* **Apply what you read**
• a. Answer these questions about the turtles passage:
(i) In what year did the family visit the Vatican?
(ii) What did the sister think Michelangelo was?
(iii) Who is said to have ruined Transformers?
• b. Repeat the turtles passage word for word, from "Did I mean to" to "his awful movies.".
• c. Go on with the turtles passage from where it stops.

* **Passage to read**
Certainly my sister got a bit confused when my family visited the Vatican back in 1990. When told that Michelangelo painted the Sistine chapel, she exclaimed her surprise, noting that she thought Michelangelo was a turtle.

Because of course, Raphael, Leonardo, Michelangelo and Donatello were all turtles too. Teenage Mutant Hero Turtles to be precise.

Sorry? What’s that?

Did I mean to write Teenage Mutant Ninja Turtles?

I mean obviously I’ve heard of the Teenage Mutant Ninja Turtles. They were also quite popular back in the day, and, to an extent, have retained a certain level of popularity over the years. Enough popularity for Michael Bay, not satisfied with ruining Transformers for everyone, to also ruin Teenage Mutant Ninja Turtles with some more of his awful movies.

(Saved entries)
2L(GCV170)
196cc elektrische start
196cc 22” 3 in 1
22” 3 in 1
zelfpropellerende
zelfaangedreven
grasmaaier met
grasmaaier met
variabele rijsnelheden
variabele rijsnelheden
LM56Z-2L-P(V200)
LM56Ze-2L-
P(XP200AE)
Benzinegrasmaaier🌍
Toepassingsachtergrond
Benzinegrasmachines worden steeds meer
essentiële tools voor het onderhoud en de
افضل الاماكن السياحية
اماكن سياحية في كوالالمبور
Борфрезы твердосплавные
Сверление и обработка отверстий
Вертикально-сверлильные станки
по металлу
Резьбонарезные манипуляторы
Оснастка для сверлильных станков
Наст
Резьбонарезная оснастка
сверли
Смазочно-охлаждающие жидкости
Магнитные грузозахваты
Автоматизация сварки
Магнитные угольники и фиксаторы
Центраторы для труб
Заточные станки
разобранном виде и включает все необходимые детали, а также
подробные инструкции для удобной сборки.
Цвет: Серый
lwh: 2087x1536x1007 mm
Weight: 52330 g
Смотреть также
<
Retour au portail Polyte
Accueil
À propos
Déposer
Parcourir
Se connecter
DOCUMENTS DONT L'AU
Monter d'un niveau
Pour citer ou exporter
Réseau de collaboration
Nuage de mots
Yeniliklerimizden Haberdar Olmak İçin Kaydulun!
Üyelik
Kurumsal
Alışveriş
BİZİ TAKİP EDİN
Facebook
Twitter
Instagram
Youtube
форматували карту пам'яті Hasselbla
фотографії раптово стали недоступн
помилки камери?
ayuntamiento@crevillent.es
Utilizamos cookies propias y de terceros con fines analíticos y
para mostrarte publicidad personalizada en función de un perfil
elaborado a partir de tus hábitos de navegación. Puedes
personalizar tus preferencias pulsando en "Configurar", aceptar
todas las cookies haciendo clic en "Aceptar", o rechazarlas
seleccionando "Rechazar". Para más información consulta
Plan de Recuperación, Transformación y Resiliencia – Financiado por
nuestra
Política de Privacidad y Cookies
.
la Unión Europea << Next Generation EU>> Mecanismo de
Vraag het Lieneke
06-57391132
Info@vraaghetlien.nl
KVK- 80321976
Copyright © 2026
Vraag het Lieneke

* **Answers to the tasks**
• a.
(i) 1990
(ii) A turtle
(iii) Michael Bay

• b.
Did I mean to write Teenage Mutant Ninja Turtles?

I mean obviously I’ve heard of the Teenage Mutant Ninja Turtles. They were also quite popular back in the day, and, to an extent, have retained a certain level of popularity over the years. Enough popularity for Michael Bay, not satisfied with ruining Transformers for everyone, to also ruin Teenage Mutant Ninja Turtles with some more of his awful movies.

• c.
But the franchise I loved when I was a child was definitely called Teenage Mutant Hero Turtles.

The main characters of Teenage Mutant Hero Turtles were anthropomorphic turtles who were really good at martial arts and were all named after renaissance artists.

If that sounds similar to Teenage Mutant Ninja Turtles then so be it, but it must have been a different cartoon because why else would it have had a different name? It can’t have been because British censoring laws in the 1980s meant that the word Ninja couldn’t be used because it might corrupt minors? That would be absolute madness!